Lesson 4 In-Class Discussion ✅

is there bias in language models? such as gender, race in embeddings? how to deal w it?

5 Likes

I will check about this next time.

There are many algorithms - statistical as well as neural (LSTMs) that can be used to make language models.

1 Like

Does the wiki-text model and the fine-tuned version share the same vocabulary?

As a matter of fact yes! Check the language model zoo topic :wink:

9 Likes

I can hear you clearly.

1 Like

Curious to see if a similar model for Russian exists. Articles on Wikipedia in other languages can be much more limited in quantity and length.

yes, always. there are debias techniques…

2 Likes

can the transfer learning of wiki text can be used different domains which wiki text does not have any context ?

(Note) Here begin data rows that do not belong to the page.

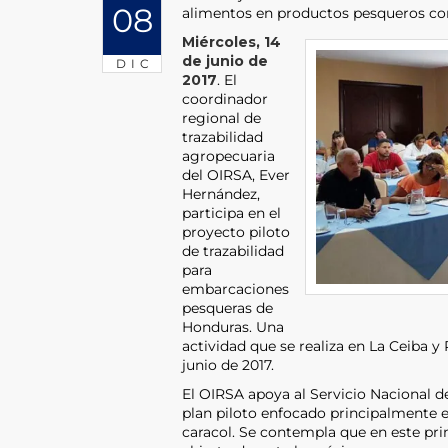
08
alimentos en productos pesqueros com
Miércoles, 14
de junio de
DIC
2017
. El
coordinador
regional de
trazabilidad
agropecuaria
del OIRSA, Ever
Hernández,
participa en el
proyecto piloto
de trazabilidad
para
embarcaciones
pesqueras de
Honduras. Una
actividad que se realiza en La Ceiba y
junio de 2017.
El OIRSA apoya al Servicio Nacional 
plan piloto enfocado principalmente e
caracol. Se contempla que en este pr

There is bias in language models. I’ve talked about it some here and here (including some approaches for dealing with it).

13 Likes

It exists

1 Like

Can Jeremy mention what exact GPU he used for the IMBD notebook, especially considering the fact that many people run out of GPU memory running it using P4?

1 Like

So is the wikitext103 base model somewhat superior to other models such as reddit because wikitext contains more english vocabulary ?

3 Likes

i believe it was a 1080Ti with 12GB

Is the idea of pre-trained language model similar to BERT that i came across while looking for language model.

7 Likes

What if you want to keep the unknown words (rather than replacing them with xxx)? As long as its used more than 1x, will it be kept?

5 Likes

The core idea is that even if wikitext is not that similar to the corpus you are interested in, you can still pre-train with wikitext, and then fine tune using the corpus you’re interested in.

3 Likes

Is fastai library available by default via Kaggle kernels? It seems they don’t allow to install custom packages into GPU kernels. There is Quora kernel-only competition so I wonder if it is possible to use the library here.

How to change the size of vocabulary? 6000 to 8000?

Can Jeremy confirm?